A 1923 restructuring of the system reassigned numbers to almost all the primary state highways, which were soon marked on signs. In 1937, the old primary/secondary split was abolished, and a new system of primary and secondary state highways was created, all to be maintained by the state in the same manner. The old state roads all kept their numbers as new primary state highways, and secondary state highways were created as alphanumeric branches of those primary highways (for instance SSH 8D was a branch of PSH 8). The final renumbering was authorized by law in 1963 and posted in January 1964, when new "sign route" numbers were assigned that matched the inter-state systems and otherwise formed the present grid.

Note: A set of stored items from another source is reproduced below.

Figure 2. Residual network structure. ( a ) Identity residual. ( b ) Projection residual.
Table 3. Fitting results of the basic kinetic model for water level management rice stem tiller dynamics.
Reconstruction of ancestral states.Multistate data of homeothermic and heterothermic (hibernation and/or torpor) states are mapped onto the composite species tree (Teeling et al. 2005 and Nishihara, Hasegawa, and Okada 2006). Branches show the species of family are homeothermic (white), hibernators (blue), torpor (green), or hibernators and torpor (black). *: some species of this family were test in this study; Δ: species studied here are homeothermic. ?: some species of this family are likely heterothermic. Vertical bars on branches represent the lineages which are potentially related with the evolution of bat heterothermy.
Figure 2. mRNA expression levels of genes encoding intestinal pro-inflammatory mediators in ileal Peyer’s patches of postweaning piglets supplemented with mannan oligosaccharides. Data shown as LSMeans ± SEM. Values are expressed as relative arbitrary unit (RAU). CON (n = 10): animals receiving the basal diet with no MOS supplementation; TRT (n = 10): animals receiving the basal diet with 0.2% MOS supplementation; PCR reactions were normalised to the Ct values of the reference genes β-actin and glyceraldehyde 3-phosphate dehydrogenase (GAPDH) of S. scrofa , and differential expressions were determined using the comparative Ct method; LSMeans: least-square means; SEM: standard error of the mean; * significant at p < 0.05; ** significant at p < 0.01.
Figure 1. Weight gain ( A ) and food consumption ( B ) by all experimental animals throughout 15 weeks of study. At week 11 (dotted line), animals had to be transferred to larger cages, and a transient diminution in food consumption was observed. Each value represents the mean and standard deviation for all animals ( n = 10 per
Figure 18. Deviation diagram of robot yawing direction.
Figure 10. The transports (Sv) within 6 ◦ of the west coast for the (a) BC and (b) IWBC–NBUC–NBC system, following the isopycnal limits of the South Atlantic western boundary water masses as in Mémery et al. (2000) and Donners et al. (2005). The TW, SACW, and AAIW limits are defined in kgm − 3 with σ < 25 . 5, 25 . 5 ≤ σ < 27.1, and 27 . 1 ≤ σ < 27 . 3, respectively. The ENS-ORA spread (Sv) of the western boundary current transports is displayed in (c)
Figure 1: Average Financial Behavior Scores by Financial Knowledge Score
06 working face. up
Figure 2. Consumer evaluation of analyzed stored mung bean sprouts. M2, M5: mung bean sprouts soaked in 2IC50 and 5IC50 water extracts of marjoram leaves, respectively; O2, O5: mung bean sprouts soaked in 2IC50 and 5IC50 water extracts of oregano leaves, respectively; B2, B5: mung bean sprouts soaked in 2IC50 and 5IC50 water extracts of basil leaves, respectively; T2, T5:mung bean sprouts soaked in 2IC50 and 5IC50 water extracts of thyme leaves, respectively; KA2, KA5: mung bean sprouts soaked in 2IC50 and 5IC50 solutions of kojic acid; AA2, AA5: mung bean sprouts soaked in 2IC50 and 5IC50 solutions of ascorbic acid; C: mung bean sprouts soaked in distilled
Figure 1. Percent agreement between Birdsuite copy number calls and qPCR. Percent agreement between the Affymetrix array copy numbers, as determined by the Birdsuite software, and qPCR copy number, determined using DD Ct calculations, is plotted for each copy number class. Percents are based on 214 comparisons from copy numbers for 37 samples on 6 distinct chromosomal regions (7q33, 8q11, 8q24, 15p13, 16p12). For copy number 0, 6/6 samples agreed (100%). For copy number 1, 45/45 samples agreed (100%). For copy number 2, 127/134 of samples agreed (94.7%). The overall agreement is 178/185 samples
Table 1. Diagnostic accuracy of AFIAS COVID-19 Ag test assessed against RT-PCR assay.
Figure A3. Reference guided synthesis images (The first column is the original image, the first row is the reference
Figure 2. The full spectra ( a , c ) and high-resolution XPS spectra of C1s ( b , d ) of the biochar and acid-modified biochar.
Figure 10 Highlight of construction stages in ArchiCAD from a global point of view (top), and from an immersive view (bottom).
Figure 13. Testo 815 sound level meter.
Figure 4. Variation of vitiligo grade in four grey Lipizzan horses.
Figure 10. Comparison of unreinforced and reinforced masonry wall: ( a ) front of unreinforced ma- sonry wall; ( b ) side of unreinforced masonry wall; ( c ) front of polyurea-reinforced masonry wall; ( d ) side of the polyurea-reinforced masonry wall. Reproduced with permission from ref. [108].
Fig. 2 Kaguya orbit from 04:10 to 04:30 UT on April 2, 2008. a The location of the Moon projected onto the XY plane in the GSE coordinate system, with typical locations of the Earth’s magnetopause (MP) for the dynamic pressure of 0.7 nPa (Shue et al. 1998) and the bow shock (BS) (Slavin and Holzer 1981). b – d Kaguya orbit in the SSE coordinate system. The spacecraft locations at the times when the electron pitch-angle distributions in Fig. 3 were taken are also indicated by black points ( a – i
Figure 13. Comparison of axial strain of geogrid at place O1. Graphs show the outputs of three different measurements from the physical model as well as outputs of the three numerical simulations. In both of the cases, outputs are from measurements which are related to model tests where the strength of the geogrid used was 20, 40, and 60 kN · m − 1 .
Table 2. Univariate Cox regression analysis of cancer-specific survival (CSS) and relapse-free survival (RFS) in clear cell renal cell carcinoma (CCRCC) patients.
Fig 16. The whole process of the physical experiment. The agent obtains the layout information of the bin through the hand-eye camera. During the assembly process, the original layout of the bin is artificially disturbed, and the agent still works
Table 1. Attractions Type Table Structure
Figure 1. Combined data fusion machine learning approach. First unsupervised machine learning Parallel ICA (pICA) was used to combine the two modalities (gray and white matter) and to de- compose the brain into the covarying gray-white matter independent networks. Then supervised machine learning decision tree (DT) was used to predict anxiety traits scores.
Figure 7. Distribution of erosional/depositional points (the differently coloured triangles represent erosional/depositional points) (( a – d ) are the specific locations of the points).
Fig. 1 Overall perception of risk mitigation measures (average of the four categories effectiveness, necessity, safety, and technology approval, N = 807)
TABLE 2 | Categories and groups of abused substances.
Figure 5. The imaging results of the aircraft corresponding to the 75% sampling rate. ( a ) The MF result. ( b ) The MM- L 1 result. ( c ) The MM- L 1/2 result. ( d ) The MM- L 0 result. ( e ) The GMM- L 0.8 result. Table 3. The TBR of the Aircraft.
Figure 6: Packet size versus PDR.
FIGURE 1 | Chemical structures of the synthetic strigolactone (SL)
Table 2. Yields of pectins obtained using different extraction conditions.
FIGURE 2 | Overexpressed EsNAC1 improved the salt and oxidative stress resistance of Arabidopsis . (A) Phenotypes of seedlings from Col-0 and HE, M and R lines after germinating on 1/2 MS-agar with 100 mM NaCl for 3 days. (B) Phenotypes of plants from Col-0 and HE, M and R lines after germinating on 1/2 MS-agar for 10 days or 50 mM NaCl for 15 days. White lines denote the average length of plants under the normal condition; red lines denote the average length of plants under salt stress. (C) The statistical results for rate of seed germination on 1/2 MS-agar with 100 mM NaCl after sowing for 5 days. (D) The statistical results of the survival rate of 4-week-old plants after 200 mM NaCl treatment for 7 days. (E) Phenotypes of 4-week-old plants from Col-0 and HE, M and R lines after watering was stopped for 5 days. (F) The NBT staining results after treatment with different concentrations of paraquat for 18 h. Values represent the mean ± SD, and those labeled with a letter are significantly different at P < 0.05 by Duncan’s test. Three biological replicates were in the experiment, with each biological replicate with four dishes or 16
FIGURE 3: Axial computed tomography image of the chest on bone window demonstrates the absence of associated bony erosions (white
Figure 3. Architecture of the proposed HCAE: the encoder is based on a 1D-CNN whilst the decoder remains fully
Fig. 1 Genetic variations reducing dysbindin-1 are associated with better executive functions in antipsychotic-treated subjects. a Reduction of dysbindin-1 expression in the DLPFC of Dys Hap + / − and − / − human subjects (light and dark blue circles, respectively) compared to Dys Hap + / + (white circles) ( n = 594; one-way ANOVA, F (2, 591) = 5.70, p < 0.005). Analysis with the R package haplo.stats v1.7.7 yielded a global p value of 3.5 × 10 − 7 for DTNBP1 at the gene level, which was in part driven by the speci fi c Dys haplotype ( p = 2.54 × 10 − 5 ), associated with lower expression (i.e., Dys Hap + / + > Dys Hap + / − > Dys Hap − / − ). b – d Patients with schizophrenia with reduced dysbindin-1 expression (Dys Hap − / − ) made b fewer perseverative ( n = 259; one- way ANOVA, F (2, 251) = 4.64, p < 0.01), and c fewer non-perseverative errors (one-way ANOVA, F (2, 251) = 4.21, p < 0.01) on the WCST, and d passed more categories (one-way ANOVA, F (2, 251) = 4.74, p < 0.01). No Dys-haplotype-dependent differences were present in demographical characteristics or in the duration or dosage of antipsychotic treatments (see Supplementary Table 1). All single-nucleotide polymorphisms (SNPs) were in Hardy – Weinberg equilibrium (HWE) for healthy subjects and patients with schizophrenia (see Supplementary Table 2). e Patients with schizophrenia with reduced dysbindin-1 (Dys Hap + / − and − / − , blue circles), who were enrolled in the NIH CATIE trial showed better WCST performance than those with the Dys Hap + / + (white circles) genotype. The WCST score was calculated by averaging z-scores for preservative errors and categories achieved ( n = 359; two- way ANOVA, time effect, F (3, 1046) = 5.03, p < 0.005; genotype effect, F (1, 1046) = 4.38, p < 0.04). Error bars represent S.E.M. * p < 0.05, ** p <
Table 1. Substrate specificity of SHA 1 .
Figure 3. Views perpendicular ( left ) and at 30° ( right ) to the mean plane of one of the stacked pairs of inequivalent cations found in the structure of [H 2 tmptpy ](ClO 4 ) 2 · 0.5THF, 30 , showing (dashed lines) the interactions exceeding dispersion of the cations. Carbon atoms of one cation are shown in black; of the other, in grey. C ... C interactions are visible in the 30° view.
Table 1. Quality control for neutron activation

Until 1970, these numbers coexisted with the older primary and secondary state highways, when the legislature adopted the sign route numbers as "state routes", finally eliminating all vestiges of the 1905 numbering.

The state legislature adopted new standards for designating state highways in 1990, following a three-year study from the Road Jurisdiction Committee. Among the changes were recommending highways serving state parks and ferry terminals be added to the system. A major restructure was passed by the legislature in 1991 and took effect on April 1, 1992.